Central banks urged to brace for global financial risks – BSP


Global financial markets are not currently experiencing unusual
volatility, but central banks, including the Bangko Sentral ng Pilipinas (BSP), must carefully monitor risks that may come from their own markets and be prepared to respond, including raising interest rates if necessary, BSP Governor Amando Tetangco Jr. said.

“The risks are out there and internal banking has to be watched carefully for signs these risks may have an effect,” Tetangco said, citing underlying issues such as the monetary policy approaches of advanced economies and developments in broad sectors such as real estate as examples.

Tetangco made the comments on the sidelines of induction ceremonies for the new officers of the Rural Banking Association of the Philippines on Tuesday.

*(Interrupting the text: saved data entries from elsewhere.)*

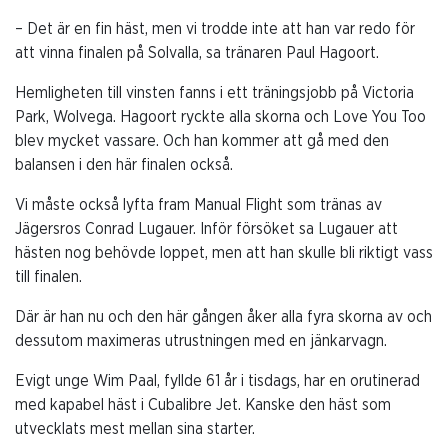
– Det är en fin häst, men vi trodde inte att han var redo för
att vinna finalen på Solvalla, sa tränaren Paul Hagoort.
Hemligheten till vinsten fanns i ett träningsjobb på Victoria
Park, Wolvega. Hagoort ryckte alla skorna och Love You Too
blev mycket vassare. Och han kommer att gå med den
balansen i den här finalen också.
Vi måste också lyfta fram Manual Flight som tränas av
Jägersros Conrad Lugauer. Inför försöket sa Lugauer att
hästen nog behövde loppet, men att han skulle bli riktigt vass
till finalen.
Där är han nu och den här gången åker alla fyra skorna av och
dessutom maximeras utrustningen med en jänkarvagn.
Evigt unge Wim Paal, fyllde 61 år i tisdags, har en orutinerad
med kapabel häst i Cubalibre Jet. Kanske den häst som
utvecklats mest mellan sina starter.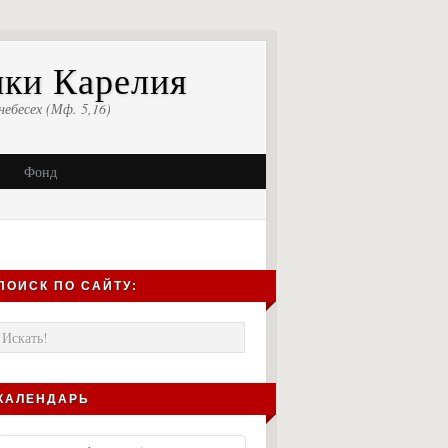
ики Карелия
небесех (Мф. 5,16)
Фонд
ПОИСК ПО САЙТУ:
КАЛЕНДАРЬ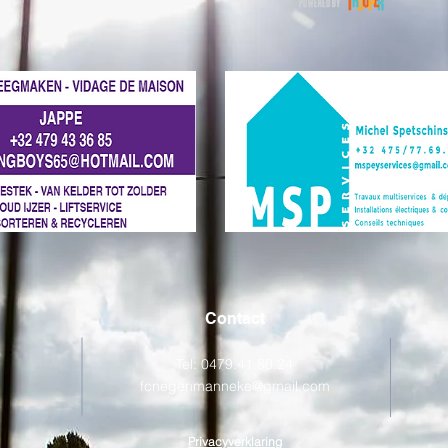
Contact
Tel: 0479.41.80.24
fcnegenmanneke@gmail.com
Privacyverklaring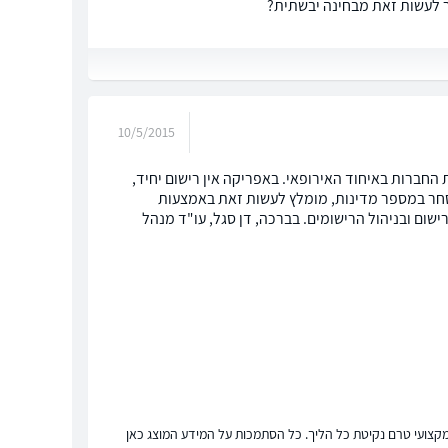
ר לעשות זאת מבחינה יבשתית?
10/5/2015
 החברות באיחוד האירופאי. באפריקה אין רישום יחיד,
מסחר במספר מדינות, מומלץ לעשות זאת באמצעות
שום ובניהול הרישומים. בברכה, דן סגל, עו"ד מנהל
ץ מקצועי טרם נקיטת כל הליך. כל הסתמכות על המידע המוצג כאן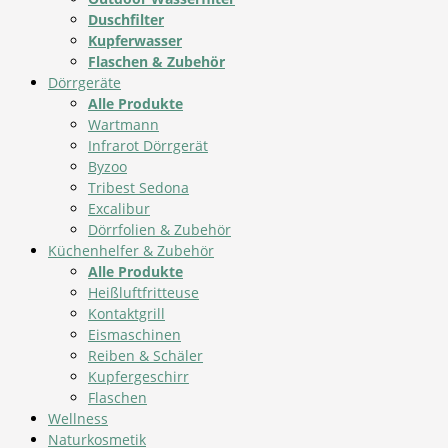
Duschfilter
Kupferwasser
Flaschen & Zubehör
Dörrgeräte
Alle Produkte
Wartmann
Infrarot Dörrgerät
Byzoo
Tribest Sedona
Excalibur
Dörrfolien & Zubehör
Küchenhelfer & Zubehör
Alle Produkte
Heißluftfritteuse
Kontaktgrill
Eismaschinen
Reiben & Schäler
Kupfergeschirr
Flaschen
Wellness
Naturkosmetik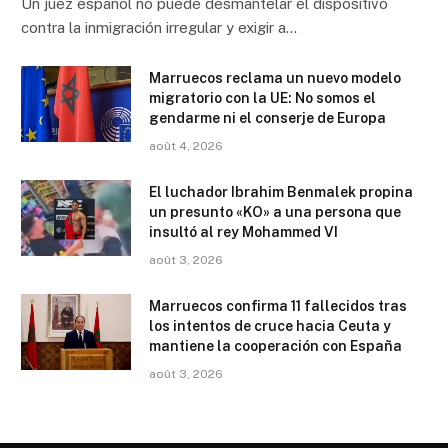
Un juez español no puede desmantelar el dispositivo
contra la inmigración irregular y exigir a…
Marruecos reclama un nuevo modelo
migratorio con la UE: No somos el
gendarme ni el conserje de Europa
août 4, 2026
El luchador Ibrahim Benmalek propina
un presunto «KO» a una persona que
insultó al rey Mohammed VI
août 3, 2026
Marruecos confirma 11 fallecidos tras
los intentos de cruce hacia Ceuta y
mantiene la cooperación con España
août 3, 2026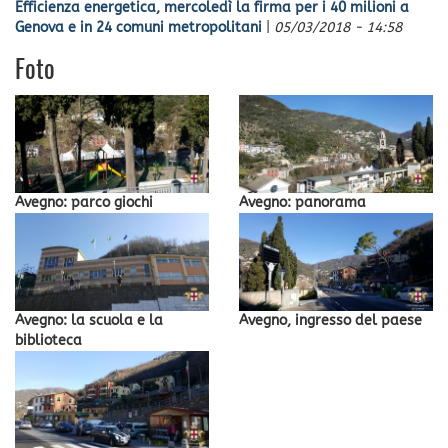
Efficienza energetica, mercoledì la firma per i 40 milioni a
Genova e in 24 comuni metropolitani
|
05/03/2018 - 14:58
Foto
Avegno: parco giochi
Avegno: panorama
Avegno: la scuola e la
Avegno, ingresso del paese
biblioteca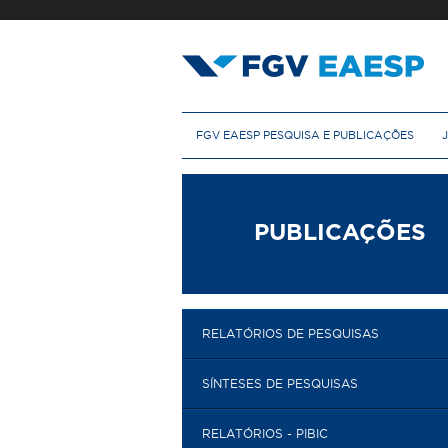
Pular
para
o
conteúdo
principal
M
FGV EAESP PESQUISA E PUBLICAÇÕES
e
n
u
p
r
PUBLICAÇÕES
i
n
c
i
p
RELATÓRIOS DE PESQUISAS
a
l
SÍNTESES DE PESQUISAS
RELATÓRIOS - PIBIC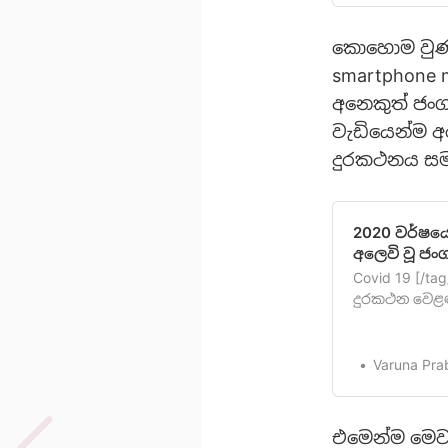
කොහොම වුණත
smartphone m
අනෙකුත් ජංග
වැඩියෙන්ම අ
දුරකථනය සමත
2020 වර්ෂය
අලෙවි වූ ජං
Covid 19 [/t
දුරකථන වෙළඳ
අපි ඔබව දැන
smartphone
යාමක් පෙන්න
Varuna Pra
දෙයිCOVID-19 
2020පළමු …
එමෙන්ම මෙවර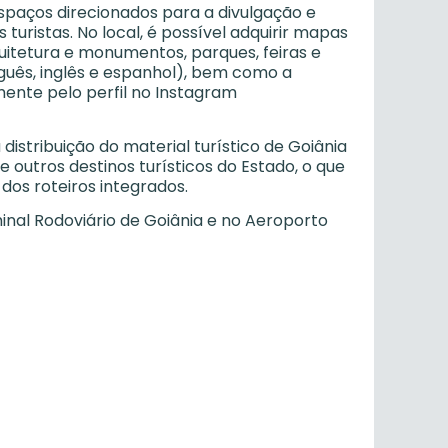
spaços direcionados para a divulgação e
uristas. No local, é possível adquirir mapas
itetura e monumentos, parques, feiras e
guês, inglês e espanhol), bem como a
mente pelo perfil no Instagram
istribuição do material turístico de Goiânia
 outros destinos turísticos do Estado, o que
dos roteiros integrados.
inal Rodoviário de Goiânia e no Aeroporto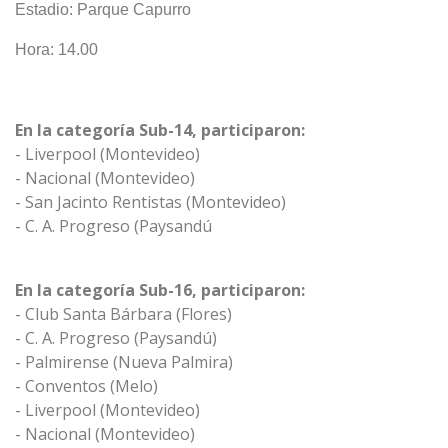
Estadio: Parque Capurro
Hora: 14.00
En la categoría Sub-14, participaron:
- Liverpool (Montevideo)
- Nacional (Montevideo)
- San Jacinto Rentistas (Montevideo)
- C. A. Progreso (Paysandú
En la categoría Sub-16, participaron:
- Club Santa Bárbara (Flores)
- C. A. Progreso (Paysandú)
- Palmirense (Nueva Palmira)
- Conventos (Melo)
- Liverpool (Montevideo)
- Nacional (Montevideo)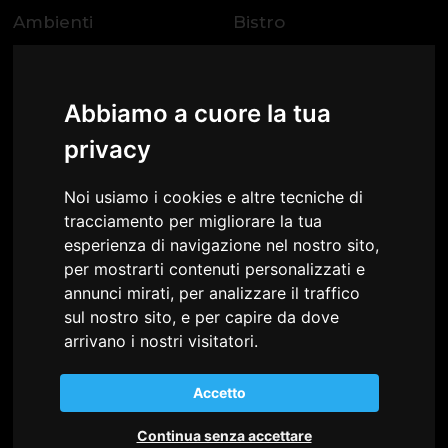
Ambienti
Bistro
Progetti
Contatti
Abbiamo a cuore la tua
Spazio Italia OOO
privacy
Dolgorukovskaya str., 25A,
office 43, Moscow, 127006
Noi usiamo i cookies e altre tecniche di
Russia
tracciamento per migliorare la tua
Tel.
+7 495 1560787
esperienza di navigazione nel nostro sito,
E-Mail
info@spazioitalia.ru
per mostrarti contenuti personalizzati e
Telegram
t.me/spazioitalia
annunci mirati, per analizzare il traffico
sul nostro sito, e per capire da dove
arrivano i nostri visitatori.
Accetto
Area riservata
Continua senza accettare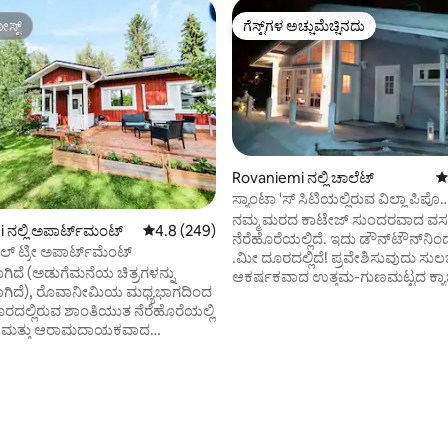
ಸ್ಟ್
ಗೆಸ್ಟ್‌ಗಳ ಅಚ್ಚುಮೆಚ್ಚಿನದು
ಸ್ಟ್
ಗೆಸ್ಟ್‌ಗಳ ಅಚ್ಚುಮೆಚ್ಚಿನದು
Rovaniemi ನಲ್ಲಿ ಚಾಲೆಟ್
5
ಸ್ಯಾಂಟಾ 'ಸ್ ಸಿಟಿಯಲ್ಲಿರುವ ವಿಲ್ಲಾ ಪಿಪೊ
ಅಪಾರ್ಟ್‌ಮೆಂಟ್‌ಗಳು
ನಮ್ಮ ಮರದ ಕಾಟೇಜ್ ಸುಂದರವಾದ ವಸ
 ನಲ್ಲಿ ಅಪಾರ್ಟ್‌ಮಂಟ್
5 ರಲ್ಲಿ 4.8 ಸರಾಸರಿ ರೇಟಿಂಗ್, 249 ವಿಮರ್ಶೆಗಳು
4.8 (249)
ನೆರೆಹೊರೆಯಲ್ಲಿದೆ. ಇದು ಡೌನ್‌ಟೌನ್‌ನಿಂದ 2,5 ಕಿ
ಪಲ್ ಟ್ರೀ ಅಪಾರ್ಟ್‌ಮೆಂಟ್
.ಮೀ ದೂರದಲ್ಲಿದೆ! ಪ್ರವೇಶಿಸುವುದು ಸುಲಭ!
ಿದೆ (ಅಡುಗೆಮನೆಯ ಚಿತ್ರಗಳನ್ನು
ಆಕರ್ಷಕವಾದ ಉತ್ತಮ-ಗುಣಮಟ್ಟದ ಕ್ಯಾಬ
ಾಗಿದೆ), ರೊವಾನೀಮಿಯ ಮಧ್ಯಭಾಗದಿಂದ
ಸೌನಾ ಹೊಂದಿರುವ ಅಡುಗೆಮನೆ ಮತ್ತು ದ
ೂರದಲ್ಲಿರುವ ಶಾಂತಿಯುತ ನೆರೆಹೊರೆಯಲ್ಲಿ
ಬಾತ್‌ರೂಮ್. ವಿಶ್ರಾಂತಿ ಮತ್ತು ಶಾಂತಿಯ
 ಮತ್ತು ಆರಾಮದಾಯಕವಾದ
ಲ್ಯಾಪ್‌ಲ್ಯಾಂಡ್ಸ್ ವಿಶ್ವವಿದ್ಯಾಲಯ ಮತ್ತು
ಮೆಂಟ್. ಅಪಾರ್ಟ್‌ಮೆಂಟ್ ಆರಾಮದಾಯಕ
ಸೂಪರ್‌ಮಾರ್ಕೆಟ್ 500 ಮೀಟರ್‌ನಲ್ಲಿದೆ
ರದ ಹಾಸಿಗೆ ಹೊಂದಿರುವ ಮಲಗುವ ಕೋಣೆ,
ಒದೆಯುವ ಸ್ಲೆಡ್ಜ್‌ಗಳು ಬಳಕೆಗೆ ಉಚಿತವಾಗಿ
ಗೆಮನೆ ಮತ್ತು ಸೋಫಾ ಹಾಸಿಗೆ ಮತ್ತು
ಕೆಮಿಜೋಕಿ ಅತಿ ಉದ್ದದ ನದಿ ಕೇವಲ 5
ಿಂಗ್, 8 ವಿಮರ್ಶೆಗಳು
ರದೇಶವನ್ನು ಹೊಂದಿರುವ ವಿಶಾಲವಾದ ವಾಸದ
ದೂರದಲ್ಲಿದೆ. ನಮ್ಮ ಕುಟುಂಬವು ಉದ್ಯಾನದ ಇನ್ನೊಂದು
ು ಹೊಂದಿದೆ. ನಾವು ಒಂದೇ ಕಟ್ಟಡದಲ್ಲಿ
ಬದಿಯಲ್ಲಿ ವಾಸಿಸುತ್ತಿದೆ ಆದ್ದರಿಂದ ನೀವು 
ರುವುದರಿಂದ ನಮ್ಮನ್ನು ಸುಲಭವಾಗಿ
ಫಿನ್ನಿಷ್ ಜೀವನಶೈಲಿಯನ್ನು ಆನಂದಿಸಬಹ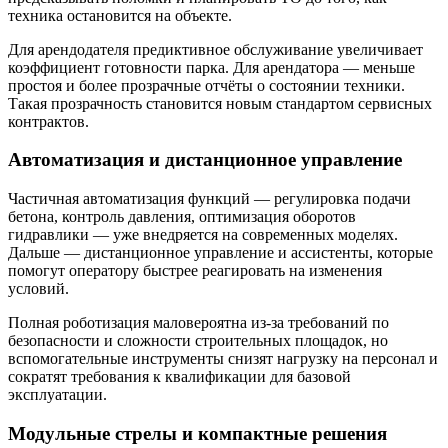
техника остановится на объекте.
Для арендодателя предиктивное обслуживание увеличивает
коэффициент готовности парка. Для арендатора — меньше
простоя и более прозрачные отчёты о состоянии техники.
Такая прозрачность становится новым стандартом сервисных
контрактов.
Автоматизация и дистанционное управление
Частичная автоматизация функций — регулировка подачи
бетона, контроль давления, оптимизация оборотов
гидравлики — уже внедряется на современных моделях.
Дальше — дистанционное управление и ассистенты, которые
помогут оператору быстрее реагировать на изменения
условий.
Полная роботизация маловероятна из-за требований по
безопасности и сложности строительных площадок, но
вспомогательные инструменты снизят нагрузку на персонал и
сократят требования к квалификации для базовой
эксплуатации.
Модульные стрелы и компактные решения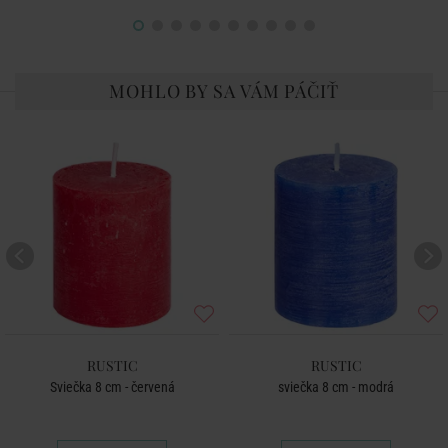
MOHLO BY SA VÁM PÁČIŤ
RUSTIC
RUSTIC
Sviečka 8 cm - červená
sviečka 8 cm - modrá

Having just returned from the Annual General Meeting of the Bank of International Settlements (BIS) held in Switzerland on June 28, Tetangco said that participants at the BIS meeting agreed there is low volatility in financial markets from a global perspective, but that the current condition is probably not totally consistent with underlying issues in individual domestic financial markets.

Growing call for rate hike
There is a growing call for central banks to start raising interest rates to maintain more durable growth trajectories, Tetangco said.

“This assessment [of interest rates]has to be processed in the context of our own situation and be part of overall surveillance of developments that can impact our markets,” Tetangco explained. “In the Philippines, we will continue to monitor and be ready to act as may be needed to deal with a change in investor sentiment,” he added.

Last month, the BSP’s Monetary Board defied the expectations of most analysts by keeping its key rates unchanged despite a 4.5 percent inflation rate in May, the highest monthly inflation print since November 2011.

Tentative calm
Tetangco seemed to signal, however, that interest rate hikes or other strong central bank action should not be expected in the near future, pointing out that growth in the Philippine economy still looks to have been sustained, although at a slower pace in the first quarter of the year.

“The financial markets are generally calm. There were some outflows in the early part of the year in reaction to ‘taper tantrum’ but that basically serves as a correction in the different financial markets—equity and bonds—in the country,” he said, referring to the ongoing reduction, or “tapering,” of the US Federal Reserve’s monetary stimulus program.

Otherwise, the BSP governor said, positive capital flows are returning to the Philippines and other emerging markets. “One reason for this is that there’s less macroeconomic uncertainty and projections of growth are still positive, leading to positive perceptions among global investors,” Tetangco added.